Description of the task:
Repeat the listing that follows exactly. Pictures are not part of the copy.

Data shown:
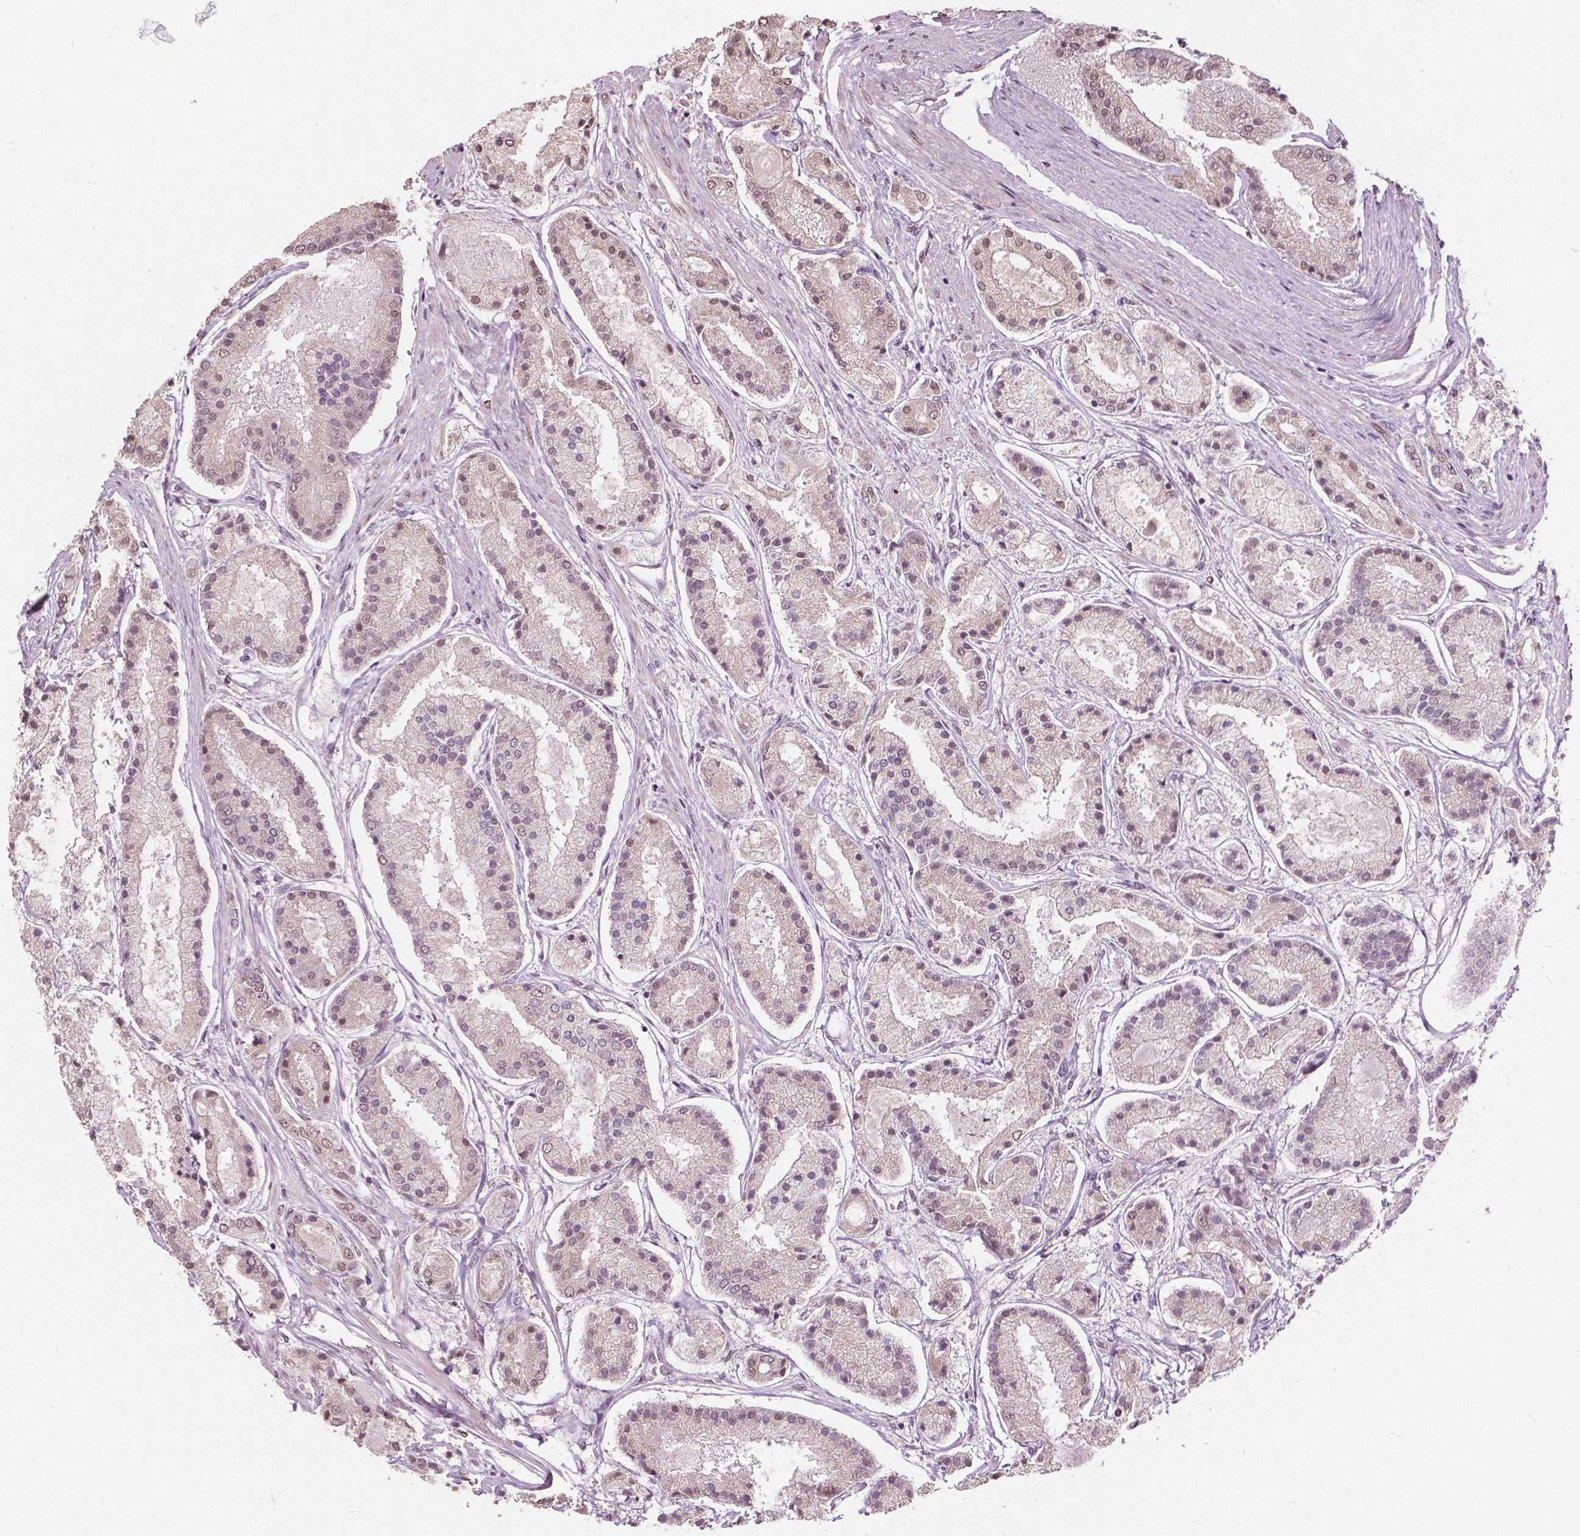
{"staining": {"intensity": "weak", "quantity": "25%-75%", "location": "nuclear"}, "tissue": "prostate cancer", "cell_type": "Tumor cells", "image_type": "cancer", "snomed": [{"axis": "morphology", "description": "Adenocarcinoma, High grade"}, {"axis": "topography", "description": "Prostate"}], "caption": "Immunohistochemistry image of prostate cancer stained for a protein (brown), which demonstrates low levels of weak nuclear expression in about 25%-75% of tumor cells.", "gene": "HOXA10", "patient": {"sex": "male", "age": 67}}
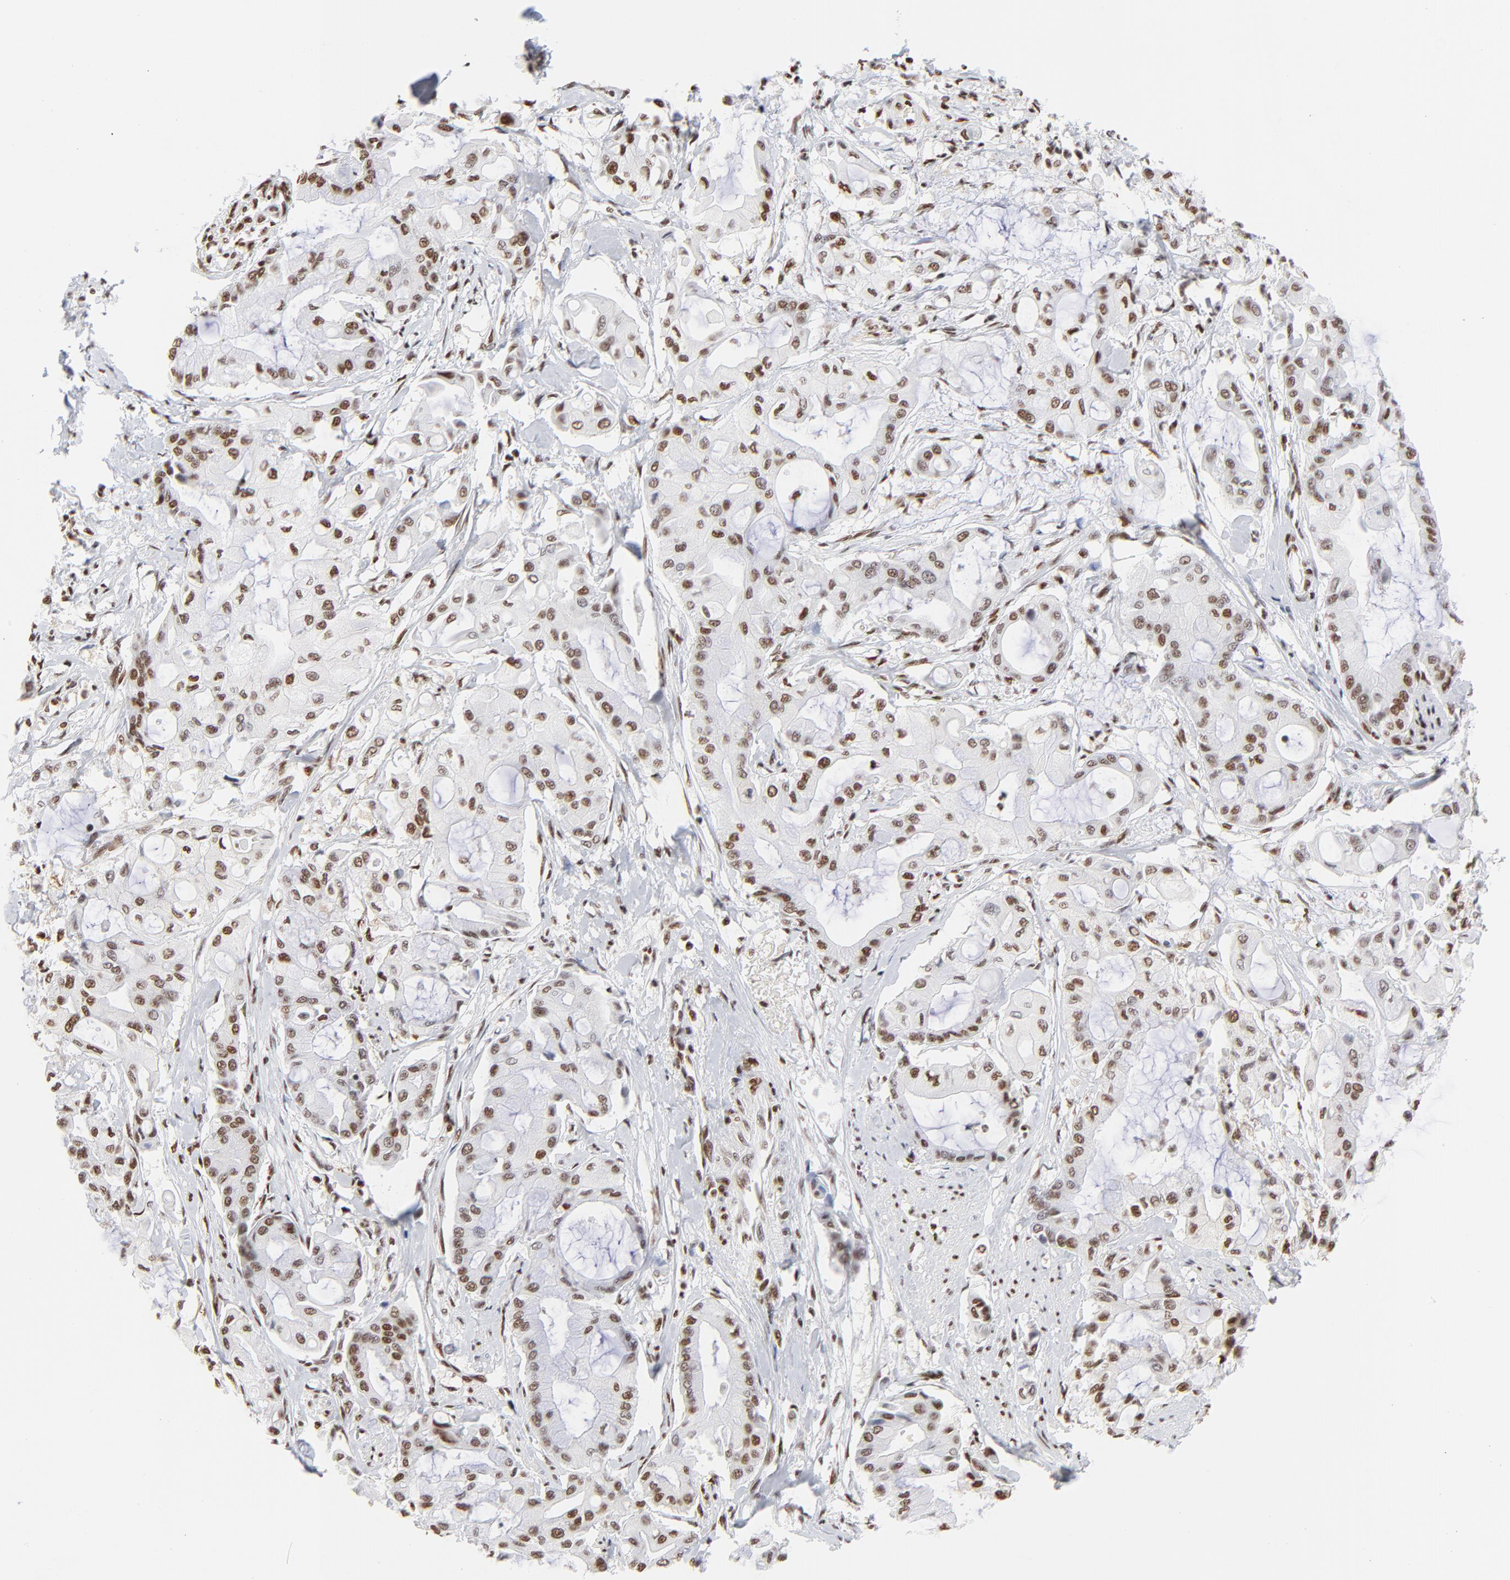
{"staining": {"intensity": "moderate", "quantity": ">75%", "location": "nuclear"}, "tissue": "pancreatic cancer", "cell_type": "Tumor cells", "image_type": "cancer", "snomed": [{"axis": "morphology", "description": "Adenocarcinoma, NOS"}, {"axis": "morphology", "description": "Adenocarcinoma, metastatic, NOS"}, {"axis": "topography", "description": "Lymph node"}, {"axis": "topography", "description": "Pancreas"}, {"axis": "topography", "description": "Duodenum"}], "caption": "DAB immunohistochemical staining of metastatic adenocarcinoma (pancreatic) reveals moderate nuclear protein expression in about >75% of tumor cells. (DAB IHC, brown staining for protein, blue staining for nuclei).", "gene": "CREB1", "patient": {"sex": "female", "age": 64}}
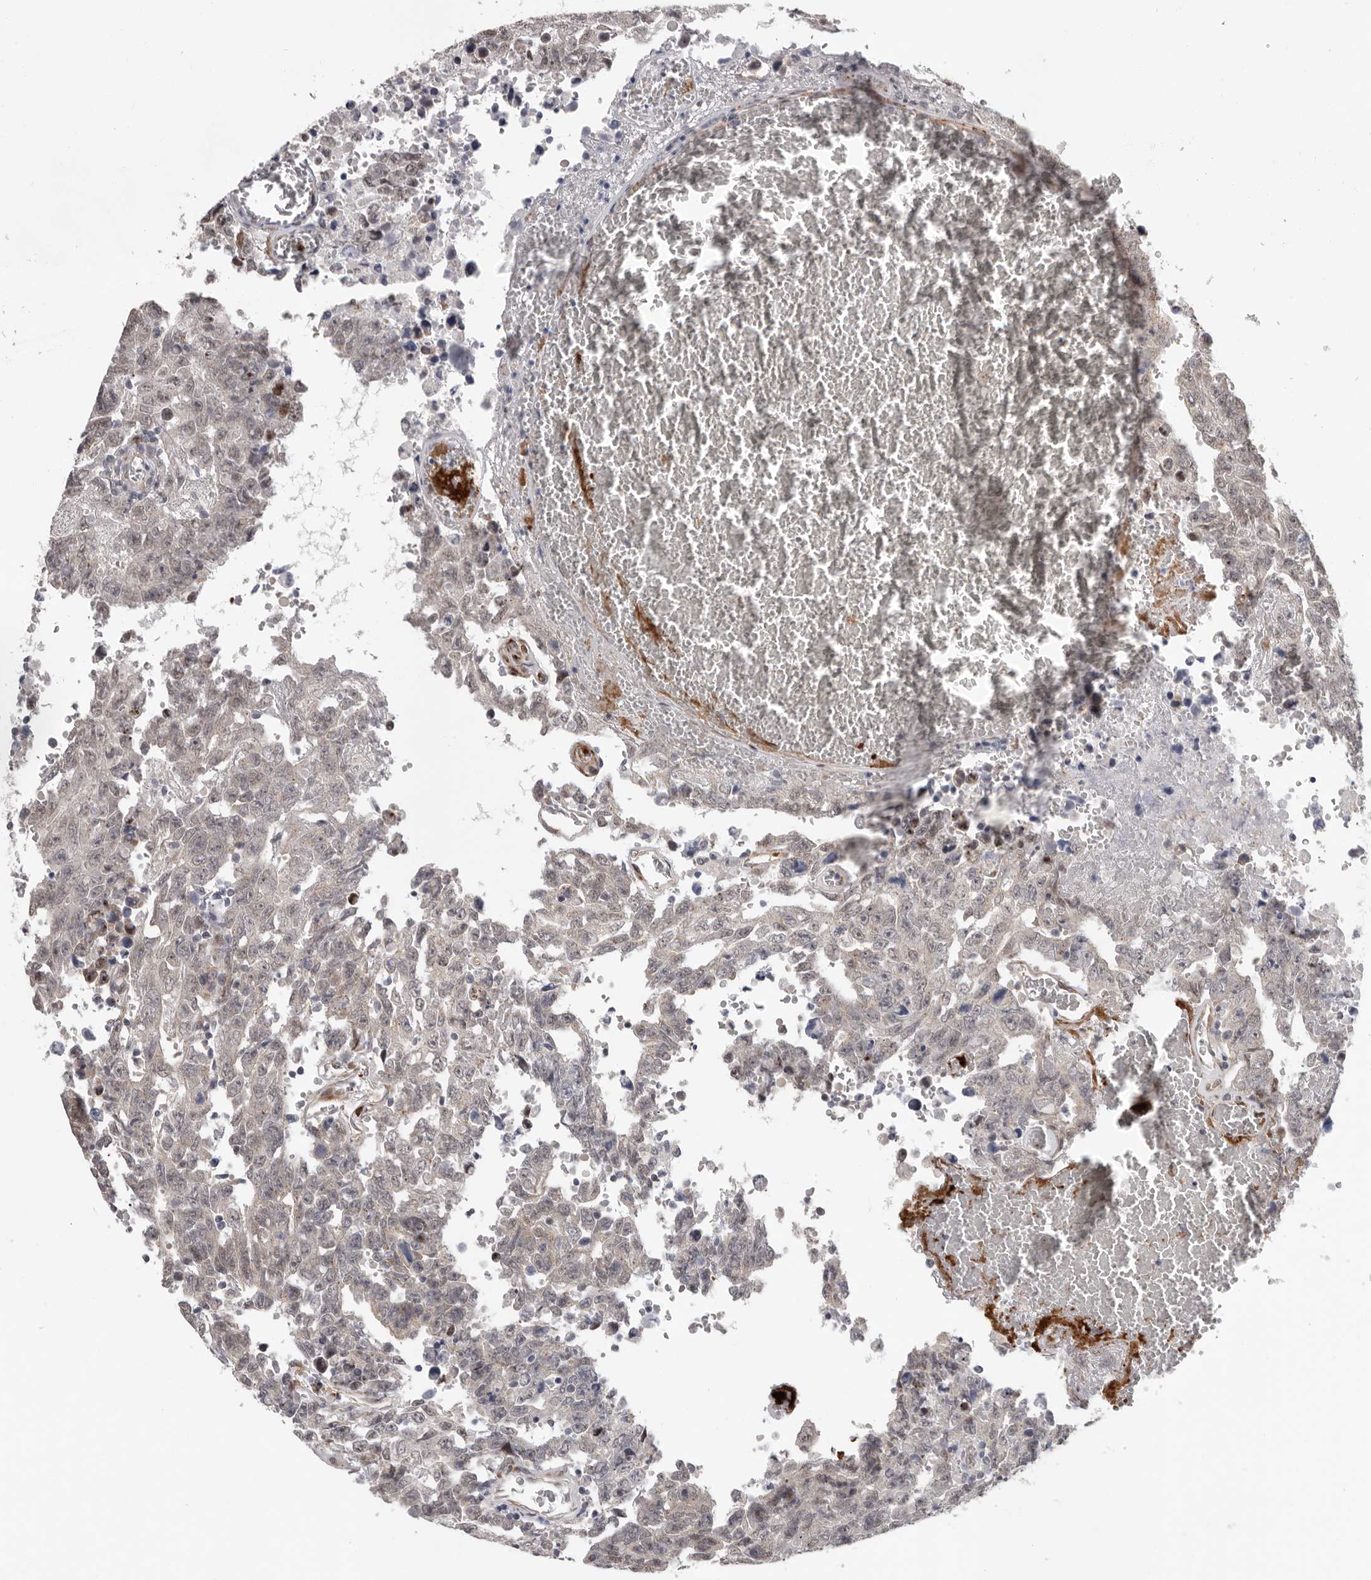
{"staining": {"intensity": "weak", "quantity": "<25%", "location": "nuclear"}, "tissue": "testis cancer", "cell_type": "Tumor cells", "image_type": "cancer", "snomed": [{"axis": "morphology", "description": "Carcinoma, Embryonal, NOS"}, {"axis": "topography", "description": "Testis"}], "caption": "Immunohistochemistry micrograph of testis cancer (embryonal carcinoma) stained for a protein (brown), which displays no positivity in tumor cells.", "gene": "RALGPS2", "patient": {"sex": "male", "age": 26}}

Output for this exercise:
{"staining": {"intensity": "weak", "quantity": "25%-75%", "location": "nuclear"}, "tissue": "prostate cancer", "cell_type": "Tumor cells", "image_type": "cancer", "snomed": [{"axis": "morphology", "description": "Adenocarcinoma, High grade"}, {"axis": "topography", "description": "Prostate"}], "caption": "Immunohistochemistry image of prostate cancer stained for a protein (brown), which demonstrates low levels of weak nuclear expression in about 25%-75% of tumor cells.", "gene": "HOXA10", "patient": {"sex": "male", "age": 67}}
{"staining": {"intensity": "moderate", "quantity": ">75%", "location": "nuclear"}, "tissue": "pancreatic cancer", "cell_type": "Tumor cells", "image_type": "cancer", "snomed": [{"axis": "morphology", "description": "Adenocarcinoma, NOS"}, {"axis": "morphology", "description": "Adenocarcinoma, metastatic, NOS"}, {"axis": "topography", "description": "Lymph node"}, {"axis": "topography", "description": "Pancreas"}, {"axis": "topography", "description": "Duodenum"}], "caption": "DAB immunohistochemical staining of metastatic adenocarcinoma (pancreatic) reveals moderate nuclear protein expression in about >75% of tumor cells. (DAB IHC, brown staining for protein, blue staining for nuclei).", "gene": "CREB1", "patient": {"sex": "female", "age": 64}}
{"staining": {"intensity": "weak", "quantity": "<25%", "location": "nuclear"}, "tissue": "testis cancer", "cell_type": "Tumor cells", "image_type": "cancer", "snomed": [{"axis": "morphology", "description": "Carcinoma, Embryonal, NOS"}, {"axis": "topography", "description": "Testis"}], "caption": "Immunohistochemistry micrograph of testis cancer (embryonal carcinoma) stained for a protein (brown), which displays no positivity in tumor cells.", "gene": "RALGPS2", "patient": {"sex": "male", "age": 26}}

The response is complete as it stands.